**Instructions for the task**
Note each line of the listing that contains the string "ACID", and copy it.

**Data**
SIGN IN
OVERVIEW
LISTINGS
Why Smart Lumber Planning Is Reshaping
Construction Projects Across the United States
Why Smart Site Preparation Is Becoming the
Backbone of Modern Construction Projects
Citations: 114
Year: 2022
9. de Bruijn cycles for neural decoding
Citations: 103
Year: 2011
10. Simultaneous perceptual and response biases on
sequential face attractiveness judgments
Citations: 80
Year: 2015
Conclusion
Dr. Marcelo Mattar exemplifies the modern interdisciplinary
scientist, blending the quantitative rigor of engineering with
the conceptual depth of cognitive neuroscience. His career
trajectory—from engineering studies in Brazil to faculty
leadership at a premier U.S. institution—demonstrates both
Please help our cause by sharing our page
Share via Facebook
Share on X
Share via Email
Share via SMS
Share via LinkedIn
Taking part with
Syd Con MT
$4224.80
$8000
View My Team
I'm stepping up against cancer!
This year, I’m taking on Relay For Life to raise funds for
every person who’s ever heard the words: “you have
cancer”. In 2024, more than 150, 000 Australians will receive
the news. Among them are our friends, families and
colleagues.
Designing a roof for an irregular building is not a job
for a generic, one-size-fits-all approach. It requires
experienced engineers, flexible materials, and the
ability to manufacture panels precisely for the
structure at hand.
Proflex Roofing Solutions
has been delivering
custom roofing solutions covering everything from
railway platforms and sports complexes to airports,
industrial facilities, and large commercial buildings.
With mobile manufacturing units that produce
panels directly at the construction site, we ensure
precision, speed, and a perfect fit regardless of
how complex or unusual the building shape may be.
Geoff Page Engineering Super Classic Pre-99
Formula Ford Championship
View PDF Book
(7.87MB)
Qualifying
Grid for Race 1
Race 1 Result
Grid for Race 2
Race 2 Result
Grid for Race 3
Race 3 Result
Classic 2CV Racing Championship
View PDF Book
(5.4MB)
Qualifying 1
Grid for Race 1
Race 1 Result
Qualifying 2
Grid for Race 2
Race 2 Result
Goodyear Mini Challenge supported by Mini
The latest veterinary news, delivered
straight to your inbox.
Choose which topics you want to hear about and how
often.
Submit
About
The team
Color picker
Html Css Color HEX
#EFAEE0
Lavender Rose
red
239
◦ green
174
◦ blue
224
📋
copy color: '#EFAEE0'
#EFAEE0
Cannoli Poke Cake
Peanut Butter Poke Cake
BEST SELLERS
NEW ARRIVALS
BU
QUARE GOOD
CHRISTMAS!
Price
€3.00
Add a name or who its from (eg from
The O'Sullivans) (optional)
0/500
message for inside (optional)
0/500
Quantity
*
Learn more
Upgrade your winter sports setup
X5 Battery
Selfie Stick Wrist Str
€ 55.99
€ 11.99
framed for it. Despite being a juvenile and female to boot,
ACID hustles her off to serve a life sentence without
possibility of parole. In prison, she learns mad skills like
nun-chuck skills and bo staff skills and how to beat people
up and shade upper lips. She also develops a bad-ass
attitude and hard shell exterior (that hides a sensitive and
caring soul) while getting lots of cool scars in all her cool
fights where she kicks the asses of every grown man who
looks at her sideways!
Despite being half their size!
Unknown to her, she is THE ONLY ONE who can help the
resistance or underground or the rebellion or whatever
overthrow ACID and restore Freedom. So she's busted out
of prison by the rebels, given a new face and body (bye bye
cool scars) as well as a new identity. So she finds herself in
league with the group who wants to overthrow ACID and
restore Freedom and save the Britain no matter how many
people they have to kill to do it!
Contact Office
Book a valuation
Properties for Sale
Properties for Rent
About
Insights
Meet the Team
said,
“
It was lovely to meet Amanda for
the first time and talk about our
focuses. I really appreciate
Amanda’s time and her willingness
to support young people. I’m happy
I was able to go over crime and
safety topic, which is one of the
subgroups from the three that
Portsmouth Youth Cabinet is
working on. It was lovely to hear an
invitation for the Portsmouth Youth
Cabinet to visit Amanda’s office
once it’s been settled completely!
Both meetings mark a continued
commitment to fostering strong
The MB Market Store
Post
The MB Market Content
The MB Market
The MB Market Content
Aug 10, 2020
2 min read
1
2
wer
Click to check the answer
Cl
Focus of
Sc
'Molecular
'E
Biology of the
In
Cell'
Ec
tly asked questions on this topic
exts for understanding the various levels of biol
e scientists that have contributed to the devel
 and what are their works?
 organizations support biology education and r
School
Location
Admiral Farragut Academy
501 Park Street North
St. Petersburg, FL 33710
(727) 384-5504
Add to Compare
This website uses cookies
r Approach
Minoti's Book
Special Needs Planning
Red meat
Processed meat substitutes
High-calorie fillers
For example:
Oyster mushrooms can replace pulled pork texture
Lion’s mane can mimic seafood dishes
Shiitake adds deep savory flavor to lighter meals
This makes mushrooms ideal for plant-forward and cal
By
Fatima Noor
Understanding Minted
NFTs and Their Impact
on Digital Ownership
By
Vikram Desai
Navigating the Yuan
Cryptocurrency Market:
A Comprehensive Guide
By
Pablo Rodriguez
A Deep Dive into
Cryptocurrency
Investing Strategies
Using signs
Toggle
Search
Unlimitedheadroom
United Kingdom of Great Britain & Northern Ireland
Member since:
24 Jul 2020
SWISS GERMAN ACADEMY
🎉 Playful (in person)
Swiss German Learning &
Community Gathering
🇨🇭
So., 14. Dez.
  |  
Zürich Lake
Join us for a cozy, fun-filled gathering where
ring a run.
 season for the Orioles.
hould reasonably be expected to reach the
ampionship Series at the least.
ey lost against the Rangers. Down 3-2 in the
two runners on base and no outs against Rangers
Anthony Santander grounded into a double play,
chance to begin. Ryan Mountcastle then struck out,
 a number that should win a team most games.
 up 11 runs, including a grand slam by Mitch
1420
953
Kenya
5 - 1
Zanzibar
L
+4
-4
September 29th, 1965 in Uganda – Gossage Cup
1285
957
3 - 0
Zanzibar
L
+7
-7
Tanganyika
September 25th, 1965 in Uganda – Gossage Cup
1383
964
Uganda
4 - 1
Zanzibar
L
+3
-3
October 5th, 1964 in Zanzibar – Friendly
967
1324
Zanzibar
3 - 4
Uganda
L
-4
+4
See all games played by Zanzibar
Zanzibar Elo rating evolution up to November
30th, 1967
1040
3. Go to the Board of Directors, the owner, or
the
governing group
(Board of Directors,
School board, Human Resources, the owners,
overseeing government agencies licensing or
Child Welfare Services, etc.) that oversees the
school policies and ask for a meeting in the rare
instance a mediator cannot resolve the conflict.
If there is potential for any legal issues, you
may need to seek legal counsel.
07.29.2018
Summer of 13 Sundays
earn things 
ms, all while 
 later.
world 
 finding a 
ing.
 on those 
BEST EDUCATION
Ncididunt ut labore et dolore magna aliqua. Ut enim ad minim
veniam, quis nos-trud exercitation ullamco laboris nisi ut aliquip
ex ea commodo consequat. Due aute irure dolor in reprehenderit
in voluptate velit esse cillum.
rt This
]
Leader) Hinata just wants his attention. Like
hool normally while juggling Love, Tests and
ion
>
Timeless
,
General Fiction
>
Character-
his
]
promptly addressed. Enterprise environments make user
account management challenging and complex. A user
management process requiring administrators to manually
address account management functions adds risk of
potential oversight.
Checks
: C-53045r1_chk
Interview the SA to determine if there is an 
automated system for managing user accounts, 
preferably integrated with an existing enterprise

**Exercise solution**
ACID hustles her off to serve a life sentence without
overthrow ACID and restore Freedom. So she's busted out
league with the group who wants to overthrow ACID and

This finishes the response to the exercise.